The Tornado Election

The clichéd term for what happened last night is “wave election,” but if natural phenomena are going to be evoked, the more accurate expression is “tornado election:” widespread destruction in weird, jagged patterns that are often difficult to explain when it’s over.

When a force that powerful is fueled by anger rather than careful analysis, it produces results that can seem irrational. More than a third of people voting for a Republican House candidate said they were unhappy or even angry at the Republican leaders in Congress, according to exit polls, but they did so anyway, producing a House that is even more right-wing than the current one.

On a day of Republican triumph, a majority of voters said they wanted to find a way to allow immigrants to stay in this country, even if they are here illegally. That position could not be more at odds with the one held by most of the new senators elected yesterday.

Two-thirds of voters complained that the economy favors the wealthy. But they supported candidates who largely back further tax cuts for the wealthy, who oppose an increase in the minimum wage, who have blocked expanding Medicaid for poor people and who want to repeal a law that has provided health insurance to those who couldn’t afford it.

They did it in order to send a message of deep disappointment and frustration to President Obama, but the message didn’t really contain much content beyond that. “I’m just tired of all the fighting and bickering,” Jeffrey Kowalczuk, a Wisconsin voter, told The Times yesterday, explaining why he voted for Republicans.

One of the Republicans who probably won his support was Scott Walker, the Wisconsin governor who was re-elected yesterday after causing more fighting and bickering than most through his assault on public employees. And that kind of contradiction happened all over.

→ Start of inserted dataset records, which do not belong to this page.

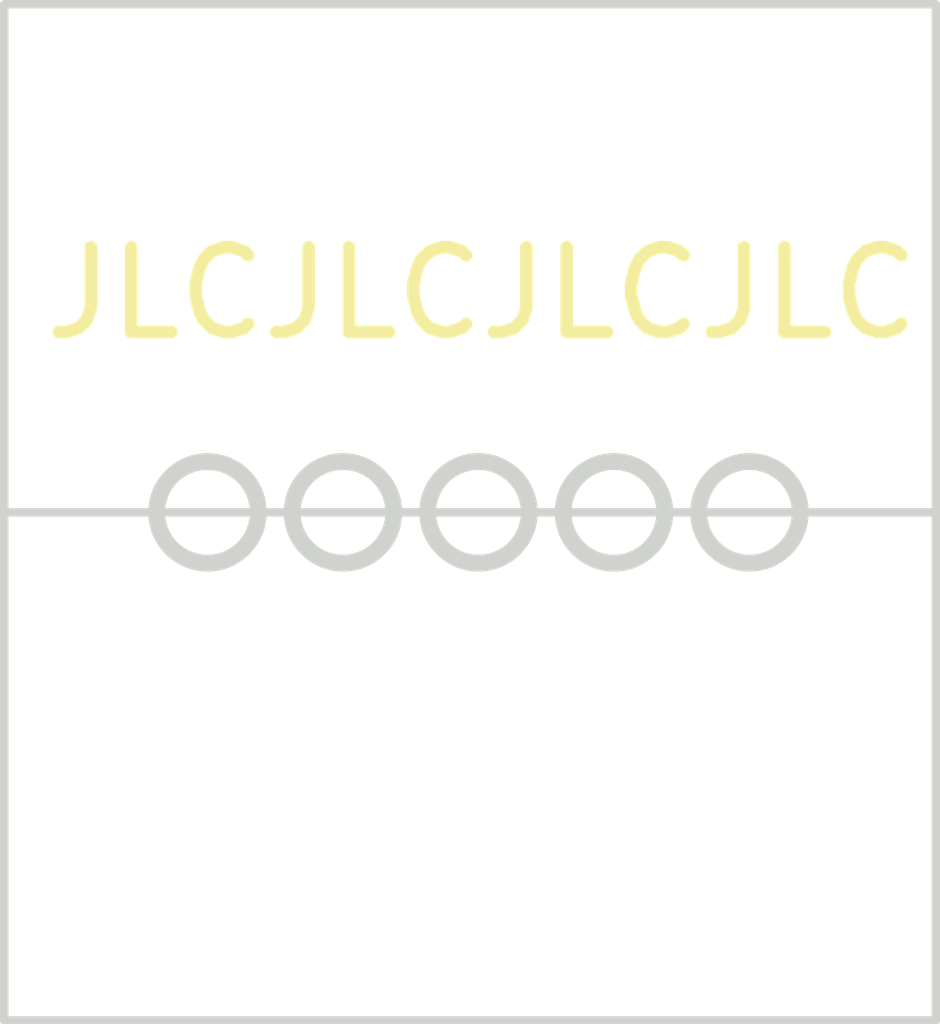
<source format=kicad_pcb>
(kicad_pcb (version 20221018) (generator pcbnew)

  (general
    (thickness 1.6)
  )

  (paper "A4")
  (layers
    (0 "F.Cu" signal)
    (31 "B.Cu" power)
    (32 "B.Adhes" user "B.Adhesive")
    (33 "F.Adhes" user "F.Adhesive")
    (34 "B.Paste" user)
    (35 "F.Paste" user)
    (36 "B.SilkS" user "B.Silkscreen")
    (37 "F.SilkS" user "F.Silkscreen")
    (38 "B.Mask" user)
    (39 "F.Mask" user)
    (40 "Dwgs.User" user "User.Drawings")
    (41 "Cmts.User" user "User.Comments")
    (42 "Eco1.User" user "User.Eco1")
    (43 "Eco2.User" user "User.Eco2")
    (44 "Edge.Cuts" user)
    (45 "Margin" user)
    (46 "B.CrtYd" user "B.Courtyard")
    (47 "F.CrtYd" user "F.Courtyard")
    (48 "B.Fab" user)
    (49 "F.Fab" user)
    (50 "User.1" user)
    (51 "User.2" user)
    (52 "User.3" user)
    (53 "User.4" user)
    (54 "User.5" user)
    (55 "User.6" user)
    (56 "User.7" user)
    (57 "User.8" user)
    (58 "User.9" user)
  )

  (setup
    (stackup
      (layer "F.SilkS" (type "Top Silk Screen") (color "White"))
      (layer "F.Paste" (type "Top Solder Paste"))
      (layer "F.Mask" (type "Top Solder Mask") (color "Black") (thickness 0.01))
      (layer "F.Cu" (type "copper") (thickness 0.035))
      (layer "dielectric 1" (type "core") (thickness 1.51) (material "FR4") (epsilon_r 4.5) (loss_tangent 0.02))
      (layer "B.Cu" (type "copper") (thickness 0.035))
      (layer "B.Mask" (type "Bottom Solder Mask") (color "Black") (thickness 0.01))
      (layer "B.Paste" (type "Bottom Solder Paste"))
      (layer "B.SilkS" (type "Bottom Silk Screen") (color "White"))
      (copper_finish "None")
      (dielectric_constraints no)
    )
    (pad_to_mask_clearance 0)
    (pcbplotparams
      (layerselection 0x00010fc_ffffffff)
      (plot_on_all_layers_selection 0x0000000_00000000)
      (disableapertmacros false)
      (usegerberextensions false)
      (usegerberattributes true)
      (usegerberadvancedattributes true)
      (creategerberjobfile true)
      (dashed_line_dash_ratio 12.000000)
      (dashed_line_gap_ratio 3.000000)
      (svgprecision 4)
      (plotframeref false)
      (viasonmask false)
      (mode 1)
      (useauxorigin false)
      (hpglpennumber 1)
      (hpglpenspeed 20)
      (hpglpendiameter 15.000000)
      (dxfpolygonmode true)
      (dxfimperialunits true)
      (dxfusepcbnewfont true)
      (psnegative false)
      (psa4output false)
      (plotreference true)
      (plotvalue true)
      (plotinvisibletext false)
      (sketchpadsonfab false)
      (subtractmaskfromsilk false)
      (outputformat 1)
      (mirror false)
      (drillshape 1)
      (scaleselection 1)
      (outputdirectory "")
    )
  )

  (net 0 "")

  (gr_circle (center 140 102) (end 140.6 102)
    (stroke (width 0.2) (type default)) (fill none) (layer "Edge.Cuts") (tstamp 232e6dce-e4ce-401a-8684-e8ed8bda553e))
  (gr_line (start 147 108) (end 147 102)
    (stroke (width 0.1) (type default)) (layer "Edge.Cuts") (tstamp 5b763483-59d5-4176-8fe8-294a841ed79d))
  (gr_rect (start 136 96) (end 147 102)
    (stroke (width 0.1) (type default)) (fill none) (layer "Edge.Cuts") (tstamp 86e603e7-f9a7-4cd9-9c59-3cf8f79408c7))
  (gr_circle (center 141.6 102) (end 142.2 102)
    (stroke (width 0.2) (type default)) (fill none) (layer "Edge.Cuts") (tstamp 971ddd26-9bf2-40ab-a497-f8da890c1a63))
  (gr_line (start 136 108) (end 147 108)
    (stroke (width 0.1) (type default)) (layer "Edge.Cuts") (tstamp c1b05df4-8515-46ef-a679-2277bbbbacfd))
  (gr_circle (center 138.4 102) (end 139 102)
    (stroke (width 0.2) (type default)) (fill none) (layer "Edge.Cuts") (tstamp dd0073ff-c6be-4a05-9222-39288c21bac3))
  (gr_circle (center 143.2 102) (end 143.8 102)
    (stroke (width 0.2) (type default)) (fill none) (layer "Edge.Cuts") (tstamp dd6df100-60b5-4e7d-bd86-d8e768a987b5))
  (gr_line (start 136 102) (end 136 108)
    (stroke (width 0.1) (type default)) (layer "Edge.Cuts") (tstamp ed679b66-7727-47a2-894b-c1f6e3df434a))
  (gr_circle (center 144.8 102) (end 145.4 102)
    (stroke (width 0.2) (type default)) (fill none) (layer "Edge.Cuts") (tstamp fc366c01-5a29-4c95-948f-9ac6c6678c62))
  (gr_text "JLCJLCJLCJLC" (at 136.4 100) (layer "F.SilkS") (tstamp 0b9e78fb-0b1c-40a1-9b4e-2c6db86374c9)
    (effects (font (size 1 1) (thickness 0.15)) (justify left bottom))
  )

)

</source>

Half of the Colorado voters who think abortion should be legal in most cases helped elect Cory Gardner to the Senate, even though he supports a “personhood” bill that would have the effect of banning almost all abortions. A similar amendment on the Colorado ballot yesterday was defeated, but a third of those voting “no” still supported Mr. Gardner.

Most Georgia voters said the economy was the biggest issue on their mind, but they elected as senator David Perdue, who as a corporate chief laid off thousands of people and expressed pride in how many jobs he outsourced to other countries.

And of course the new Senate majority leader will be Mitch McConnell, elected by a state that is benefiting greatly from the new health insurance system that he has vowed to repeal.

None of those little details matter, we are told, because when the people are angry, they simply lash out. But the results brought to mind a completely unrelated survey that also came out yesterday. Almost everyone who uses a cellphone for texting said they know the extreme dangers of doing so while driving. But three-quarters of them do it anyway. Destructive and inexplicable behavior is not limited to politics.